The Limitation the Format Surfaces
Nathan Arizona’s review is honest about the tradeoff: the book is broad and historical rather than deep and technical. If you want to learn specific techniques, tools, or concepts at any depth, Hacking the Hacker will frustrate you. It is a portrait of a field, not a curriculum within it. The no-experience-necessary technical explainers are, by definition, introductions rather than foundations. They give you enough to follow the profiles without giving you enough to do anything the profiles describe.
That scope limitation is a deliberate choice rather than a flaw, but it is worth being clear-eyed about. This is journalism and profile writing in the service of demystification, and its value should be measured on those terms.
Who Should Listen and Who Should Skip
Readers new to cybersecurity who want to understand the field’s human landscape before committing to technical study will find this genuinely orienting. Business owners, policy makers, journalists, and anyone adjacent to cybersecurity who wants to understand the culture will get something from it. Technical practitioners looking for tradecraft or methodology will find it too broad. And for the curious general reader with no professional interest in security at all, the twenty-six portraits provide an unexpectedly compelling look at a world that is shaping how power is exercised in the twenty-first century.
Frequently Asked Questions
Is any technical background required to follow the security explanations that precede each profile?

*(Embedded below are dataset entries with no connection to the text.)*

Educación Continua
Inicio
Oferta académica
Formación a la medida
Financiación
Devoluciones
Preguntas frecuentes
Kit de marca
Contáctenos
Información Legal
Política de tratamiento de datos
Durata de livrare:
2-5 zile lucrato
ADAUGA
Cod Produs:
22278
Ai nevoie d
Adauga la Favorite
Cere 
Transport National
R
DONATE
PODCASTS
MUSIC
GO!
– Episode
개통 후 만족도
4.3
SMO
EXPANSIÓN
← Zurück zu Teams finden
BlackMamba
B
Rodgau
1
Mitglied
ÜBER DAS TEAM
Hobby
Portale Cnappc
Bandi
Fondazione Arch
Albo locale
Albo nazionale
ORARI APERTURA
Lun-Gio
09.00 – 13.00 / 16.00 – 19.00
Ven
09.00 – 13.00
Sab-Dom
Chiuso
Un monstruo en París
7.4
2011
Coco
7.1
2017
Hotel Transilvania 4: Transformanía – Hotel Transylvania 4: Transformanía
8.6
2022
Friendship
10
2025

No. Grimes explicitly structures the explanations for listeners with no prior security knowledge. The conceptual overviews assume you know what a computer is and broadly what the internet does, but nothing beyond that. The goal is comprehension of what the profiled experts do, not the ability to replicate their work.
Does Jonathan Todd Ross differentiate between the profiles and the technical explainer sections in his narration?
The distinction is primarily structural rather than voiced in dramatically different registers. Ross maintains a consistent documentary tone throughout, which keeps the transitions natural. The technical sections are paced to allow comprehension rather than performed as lectures.
The book was published in 2017. Is the information still relevant given how quickly cybersecurity evolves?
The profiles and the human narrative remain relevant because the field’s culture, challenges, and career landscape have not fundamentally changed even as specific tools and threats have evolved. The technical explainers cover foundational concepts that are still accurate. For current threat intelligence or recent attack methodologies, this should be supplemented with more recent sources.
How does this compare to books like Clifford Stoll’s The Cuckoo’s Egg as an accessible narrative account of the security world?
The Cuckoo’s Egg follows a single sustained investigation with thriller pacing. Hacking the Hacker is explicitly a field guide through profiles, so the reading experience is more like a collected documentary than a narrative. If you want sustained tension and story arc, Stoll remains the benchmark. If you want breadth and the sense of a field rather than a single incident, Grimes serves a different purpose.